Extracted page text data
'''

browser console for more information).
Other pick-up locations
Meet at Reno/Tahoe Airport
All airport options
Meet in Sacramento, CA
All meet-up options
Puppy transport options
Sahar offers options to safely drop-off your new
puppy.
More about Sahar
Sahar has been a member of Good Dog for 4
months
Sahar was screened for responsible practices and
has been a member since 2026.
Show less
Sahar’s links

'''
'''

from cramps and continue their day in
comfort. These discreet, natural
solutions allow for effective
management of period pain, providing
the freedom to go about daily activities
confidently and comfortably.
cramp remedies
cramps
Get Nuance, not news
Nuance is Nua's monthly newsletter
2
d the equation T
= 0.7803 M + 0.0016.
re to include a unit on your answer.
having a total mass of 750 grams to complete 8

'''
'''

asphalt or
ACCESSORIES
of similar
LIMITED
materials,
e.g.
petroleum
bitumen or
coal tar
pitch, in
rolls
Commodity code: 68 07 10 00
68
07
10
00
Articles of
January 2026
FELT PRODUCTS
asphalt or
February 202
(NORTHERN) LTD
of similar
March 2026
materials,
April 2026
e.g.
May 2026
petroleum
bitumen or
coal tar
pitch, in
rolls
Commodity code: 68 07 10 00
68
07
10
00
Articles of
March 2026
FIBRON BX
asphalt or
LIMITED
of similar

'''

**What to work on:** Each line above that contains the string "been" counts once; give the number of such lines and nothing more.

**Reply to the exercise:** 2